Text: Florian Baudouin

It has been two years since their first studio album. After “Looking For Faces”, The Vices released “Unknown Affairs”. The band from Groningen in the north of the Netherlands has become a must in the Dutch music landscape. In the meantime, they’ve been opening shows, as in the Ziggo Dome in Amsterdam, playing festivals such as Eurosonic-Noorderslag, touring Europe, playing in the US and hitting some national radio stations. Needless to say, this second album was eagerly awaited. As for us, we were watching the situation with interest but with a detached eye because we hadn’t been watching them as closely as before they started to break through. The good thing is that we can only be pleasantly surprised! So what does this album have in store for us?

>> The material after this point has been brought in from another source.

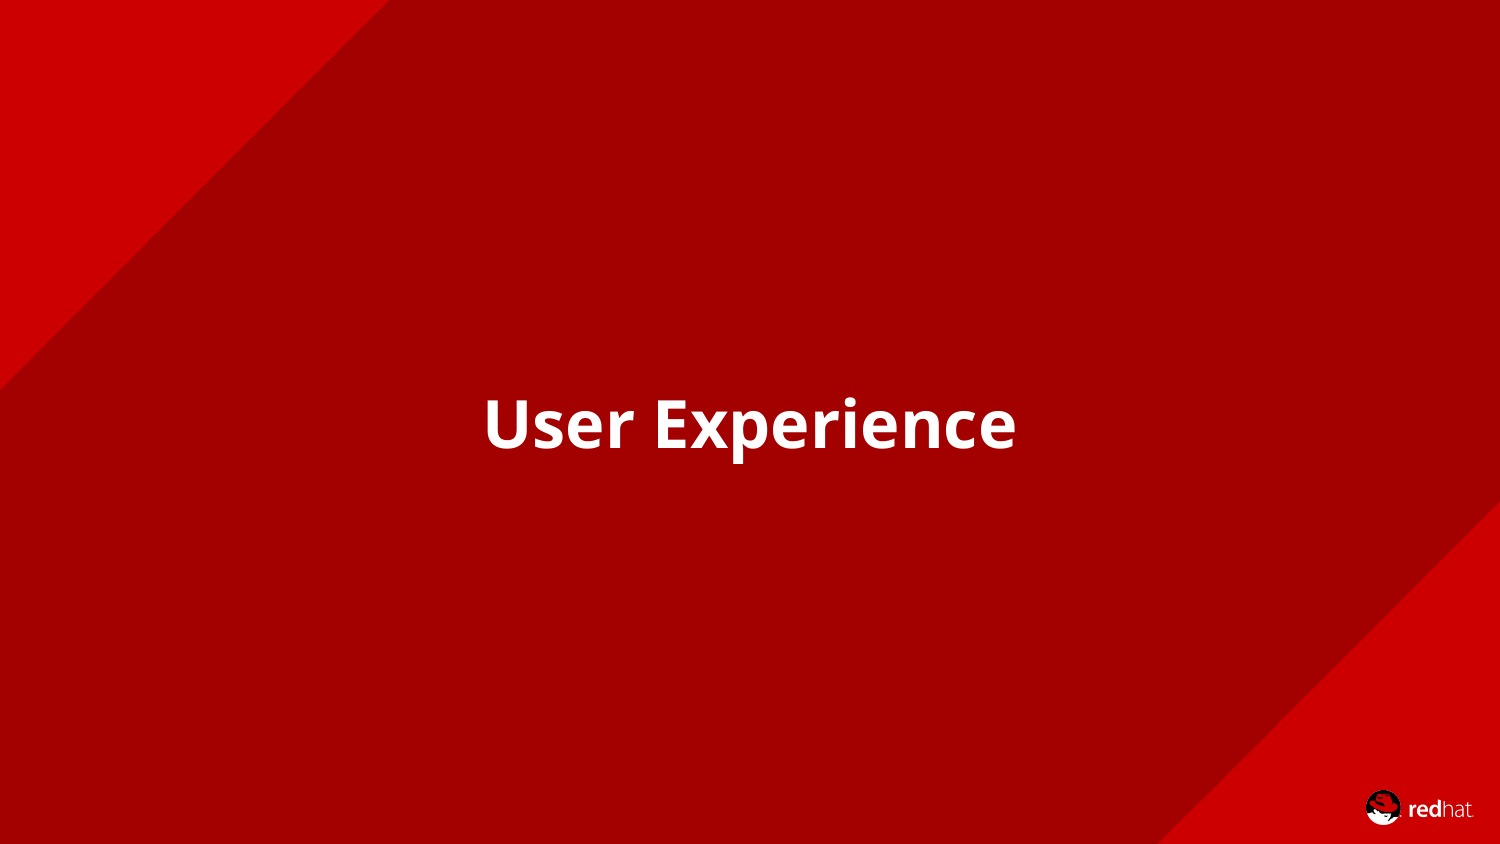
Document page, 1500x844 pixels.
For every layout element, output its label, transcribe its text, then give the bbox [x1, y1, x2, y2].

Well, actually it’s not bad! The album starts off with “Strange Again” and its guitars with electronic effects, almost spoken verses which gives a very exciting rhythmic effect, catchy synthesizers and chorus… This track reminds us of the rock bands of the 2000s like The Strokes. Even if none of the other tracks will be as fast and punchy as “Strange Again”, the whole album manages to find a perfect balance between rocking tracks and soaring ballads. Among these, we can mention “Fooled Away”, a touching acoustic track, whose orchestral parts directly remind of Arcade Fire, or “Tomorrow I’ll Be”, a piano-vocal track, which is used as a pre-conclusion to the album, before the instumental outro “The Spell That Made A Dolphin”, with its Hispanic guitar melodies, concluding the album on a fade out with some backing vocals. The rhythmic instruments (that is, bass and drums) also play a big part in making the songs catchy: for example, the parts combining only these two instruments on “Lay Down, Stay Down” and “I Had a Name”, which inevitably make you shake your head. “I Had a Name” and “Never Had To Know” are two of the highlights of the album, with the repetitive and heady side of one and the super rhythmic way of chanting the chorus of the other.

This band has an undeniable talent for catchy melodies anyway and yes, this album is a success. We’ll see now, where it will take them and what they can accomplish next. We just wish they would explore the faster and heavier side of “Strange Again”… Maybe on the next album?